Within 15 days of receipt of a Notice of Redemption, the Partnership will send to the Limited Partner submitting the Notice of Redemption a response stating whether the General Partner and/or the REIT Limited Partner has made such an election and whether the General Partner, in its capacity as the general partner of the Partnership, has determined that the applicable Partnership Units will be redeemed for REIT Shares or the Cash Amount, or partially for REIT Shares and partially for a Cash Amount.
Neither the General Partner nor the REIT Limited Partner will be liable for breach of any fiduciary or other duty by reason of the fact that such party pursues or acquires for, or directs such opportunity or interest to another Person or does not communicate or offer such opportunity or interest to the Partnership.
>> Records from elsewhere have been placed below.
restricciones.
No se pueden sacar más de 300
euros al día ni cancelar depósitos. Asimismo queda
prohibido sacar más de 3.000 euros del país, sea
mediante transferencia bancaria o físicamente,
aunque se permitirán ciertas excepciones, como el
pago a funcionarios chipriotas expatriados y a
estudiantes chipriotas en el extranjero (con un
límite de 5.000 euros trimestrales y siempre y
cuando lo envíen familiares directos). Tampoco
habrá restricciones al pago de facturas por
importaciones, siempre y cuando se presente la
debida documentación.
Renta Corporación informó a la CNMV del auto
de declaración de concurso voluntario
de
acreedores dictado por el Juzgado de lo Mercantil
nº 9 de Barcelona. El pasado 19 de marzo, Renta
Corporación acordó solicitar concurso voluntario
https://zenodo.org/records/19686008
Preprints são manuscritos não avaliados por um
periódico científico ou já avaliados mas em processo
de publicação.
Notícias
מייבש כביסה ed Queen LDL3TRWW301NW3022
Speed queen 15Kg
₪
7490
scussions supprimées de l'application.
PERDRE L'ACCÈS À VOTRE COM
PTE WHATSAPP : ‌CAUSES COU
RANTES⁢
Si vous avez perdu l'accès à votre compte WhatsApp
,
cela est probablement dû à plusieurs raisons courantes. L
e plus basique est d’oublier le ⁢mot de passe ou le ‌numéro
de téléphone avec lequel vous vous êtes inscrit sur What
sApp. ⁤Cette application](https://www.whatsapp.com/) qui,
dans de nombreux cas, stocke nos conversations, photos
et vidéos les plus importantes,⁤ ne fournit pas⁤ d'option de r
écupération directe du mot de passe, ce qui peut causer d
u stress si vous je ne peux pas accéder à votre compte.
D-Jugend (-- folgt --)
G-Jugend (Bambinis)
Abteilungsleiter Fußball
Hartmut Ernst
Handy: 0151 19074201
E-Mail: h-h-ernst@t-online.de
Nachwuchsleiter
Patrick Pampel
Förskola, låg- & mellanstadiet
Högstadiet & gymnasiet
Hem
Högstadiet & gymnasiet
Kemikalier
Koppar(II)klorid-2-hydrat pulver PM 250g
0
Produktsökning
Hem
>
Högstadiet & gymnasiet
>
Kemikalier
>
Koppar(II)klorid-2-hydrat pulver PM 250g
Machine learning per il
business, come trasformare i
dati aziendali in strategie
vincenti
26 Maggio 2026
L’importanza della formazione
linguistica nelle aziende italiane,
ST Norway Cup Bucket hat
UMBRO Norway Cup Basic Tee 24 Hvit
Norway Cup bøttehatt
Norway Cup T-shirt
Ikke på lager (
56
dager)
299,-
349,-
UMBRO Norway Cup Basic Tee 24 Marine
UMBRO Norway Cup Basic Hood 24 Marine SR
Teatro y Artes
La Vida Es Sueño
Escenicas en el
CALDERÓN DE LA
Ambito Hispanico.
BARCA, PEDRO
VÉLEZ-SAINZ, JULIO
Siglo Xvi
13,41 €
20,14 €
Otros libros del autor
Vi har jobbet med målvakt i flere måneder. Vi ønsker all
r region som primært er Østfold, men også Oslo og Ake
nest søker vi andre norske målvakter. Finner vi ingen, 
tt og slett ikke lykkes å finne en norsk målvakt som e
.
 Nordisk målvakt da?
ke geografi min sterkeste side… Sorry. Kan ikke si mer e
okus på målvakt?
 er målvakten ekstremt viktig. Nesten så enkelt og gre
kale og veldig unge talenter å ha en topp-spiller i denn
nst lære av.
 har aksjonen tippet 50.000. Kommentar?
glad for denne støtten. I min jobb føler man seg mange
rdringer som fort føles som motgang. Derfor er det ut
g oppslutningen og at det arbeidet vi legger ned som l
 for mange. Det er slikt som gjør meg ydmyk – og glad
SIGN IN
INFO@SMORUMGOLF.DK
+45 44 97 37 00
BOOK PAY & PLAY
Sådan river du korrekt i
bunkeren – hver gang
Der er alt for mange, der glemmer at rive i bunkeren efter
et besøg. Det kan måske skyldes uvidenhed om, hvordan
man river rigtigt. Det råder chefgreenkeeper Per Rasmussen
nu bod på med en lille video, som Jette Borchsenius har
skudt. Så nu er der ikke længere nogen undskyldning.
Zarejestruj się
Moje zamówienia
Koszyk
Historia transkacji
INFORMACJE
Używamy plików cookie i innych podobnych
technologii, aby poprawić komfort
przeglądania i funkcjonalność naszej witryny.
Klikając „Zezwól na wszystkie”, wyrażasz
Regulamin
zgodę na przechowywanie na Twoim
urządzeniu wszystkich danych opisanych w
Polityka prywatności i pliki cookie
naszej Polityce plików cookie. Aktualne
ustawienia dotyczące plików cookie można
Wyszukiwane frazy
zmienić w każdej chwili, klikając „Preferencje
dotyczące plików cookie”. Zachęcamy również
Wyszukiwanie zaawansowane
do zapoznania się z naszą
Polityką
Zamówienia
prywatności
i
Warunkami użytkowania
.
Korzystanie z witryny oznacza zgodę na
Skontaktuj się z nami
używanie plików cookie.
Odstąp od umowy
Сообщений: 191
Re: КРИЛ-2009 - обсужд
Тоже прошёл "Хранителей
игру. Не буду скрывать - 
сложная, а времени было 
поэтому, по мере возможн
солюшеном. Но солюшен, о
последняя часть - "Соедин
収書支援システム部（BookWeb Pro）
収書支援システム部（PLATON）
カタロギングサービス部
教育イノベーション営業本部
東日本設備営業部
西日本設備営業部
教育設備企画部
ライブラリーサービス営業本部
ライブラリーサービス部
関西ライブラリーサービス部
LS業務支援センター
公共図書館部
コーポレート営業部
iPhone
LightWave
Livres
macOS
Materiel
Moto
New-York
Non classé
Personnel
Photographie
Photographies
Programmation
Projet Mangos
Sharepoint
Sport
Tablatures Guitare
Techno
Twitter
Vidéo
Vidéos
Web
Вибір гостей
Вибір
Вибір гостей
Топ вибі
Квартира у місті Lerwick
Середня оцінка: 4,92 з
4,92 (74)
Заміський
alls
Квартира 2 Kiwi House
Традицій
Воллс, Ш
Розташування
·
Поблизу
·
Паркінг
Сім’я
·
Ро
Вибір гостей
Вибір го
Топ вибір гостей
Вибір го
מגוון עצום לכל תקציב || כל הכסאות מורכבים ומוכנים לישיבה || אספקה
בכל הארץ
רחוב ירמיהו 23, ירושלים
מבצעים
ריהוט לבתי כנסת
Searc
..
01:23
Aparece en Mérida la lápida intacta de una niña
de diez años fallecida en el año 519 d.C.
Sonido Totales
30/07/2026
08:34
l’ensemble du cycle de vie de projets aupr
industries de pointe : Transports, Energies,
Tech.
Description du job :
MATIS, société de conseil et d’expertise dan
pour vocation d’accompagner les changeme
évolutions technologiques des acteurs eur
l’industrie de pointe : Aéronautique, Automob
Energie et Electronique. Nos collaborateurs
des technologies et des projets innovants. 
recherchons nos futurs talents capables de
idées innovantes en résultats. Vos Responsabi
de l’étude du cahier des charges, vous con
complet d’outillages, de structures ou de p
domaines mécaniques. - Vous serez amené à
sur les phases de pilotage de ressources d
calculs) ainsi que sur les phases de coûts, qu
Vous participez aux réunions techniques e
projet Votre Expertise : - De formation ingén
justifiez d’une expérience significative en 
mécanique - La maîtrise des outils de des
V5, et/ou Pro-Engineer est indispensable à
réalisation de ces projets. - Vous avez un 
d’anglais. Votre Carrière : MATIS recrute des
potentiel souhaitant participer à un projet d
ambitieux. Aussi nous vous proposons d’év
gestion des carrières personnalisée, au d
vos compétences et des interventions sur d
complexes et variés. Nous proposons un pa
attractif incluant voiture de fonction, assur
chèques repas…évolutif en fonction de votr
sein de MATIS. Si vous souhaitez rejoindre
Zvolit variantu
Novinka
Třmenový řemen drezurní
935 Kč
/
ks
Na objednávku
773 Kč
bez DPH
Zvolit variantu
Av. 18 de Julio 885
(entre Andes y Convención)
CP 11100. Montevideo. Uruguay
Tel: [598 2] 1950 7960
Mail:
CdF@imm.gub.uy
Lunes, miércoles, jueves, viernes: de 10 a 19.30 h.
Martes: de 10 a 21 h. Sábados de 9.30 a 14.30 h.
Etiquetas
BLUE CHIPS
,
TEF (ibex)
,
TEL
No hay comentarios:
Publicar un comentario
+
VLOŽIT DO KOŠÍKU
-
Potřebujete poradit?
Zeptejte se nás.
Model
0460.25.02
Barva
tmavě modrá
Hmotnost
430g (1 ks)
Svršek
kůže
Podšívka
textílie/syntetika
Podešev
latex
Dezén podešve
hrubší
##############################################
In connection with the foregoing, and without limiting the REIT Limited Partner’s right in its sole and absolute discretion to qualify or cease qualifying as a REIT, the Partners acknowledge that the REIT Limited Partner intends to qualify as a REIT for federal income tax purposes and that such qualification and the avoidance of income and excise taxes on the REIT Limited Partner inures to the benefit of all the Partners and not solely to the REIT Limited Partner.
The Partnership may not incur or be responsible for any fee or expense (in connection with an Offering or otherwise) that would be duplicative of fees and expenses paid by the General Partner or the REIT Limited Partner.
Notwithstanding the foregoing, the Partners agree that the REIT Limited Partner may terminate its status as a REIT under the Code at any time to the full extent permitted under the Charter.
If, pursuant to the terms of this Section 8.5, the General Partner and/or REIT Limited Partner will acquire any number of Tendered Units for REIT Shares rather than cash, on the Specified Redemption Date, the Tendering Party shall sell such number of the Tendered Units to the General Partner and/or REIT Limited Partner, as applicable, in exchange for a number of REIT Shares equal to the product of the REIT Shares Amount and the Applicable Percentage.
Any Redemption Right shall be exercised pursuant to a Notice of Redemption delivered to the Partnership (with a copy to the General Partner and the REIT Limited Partner) by the Limited Partner exercising the Redemption Right (the “Tendering Party”).
The General Partner shall use its commercially reasonable efforts to cause the Partnership to distribute amounts sufficient to enable the REIT Limited Partner to make stockholder distributions that will allow the REIT Limited Partner to (i) meet its distribution requirement for qualification as a REIT as set forth in Section 857 of the Code and (ii) avoid any federal income or excise tax liability imposed by the Code.
The REIT Limited Partner on behalf of the Partnership shall also be empowered to do any and all acts and things necessary or prudent to ensure that the Partnership will not be classified as a “publicly traded partnership” for purposes of Section 7704 of the Code.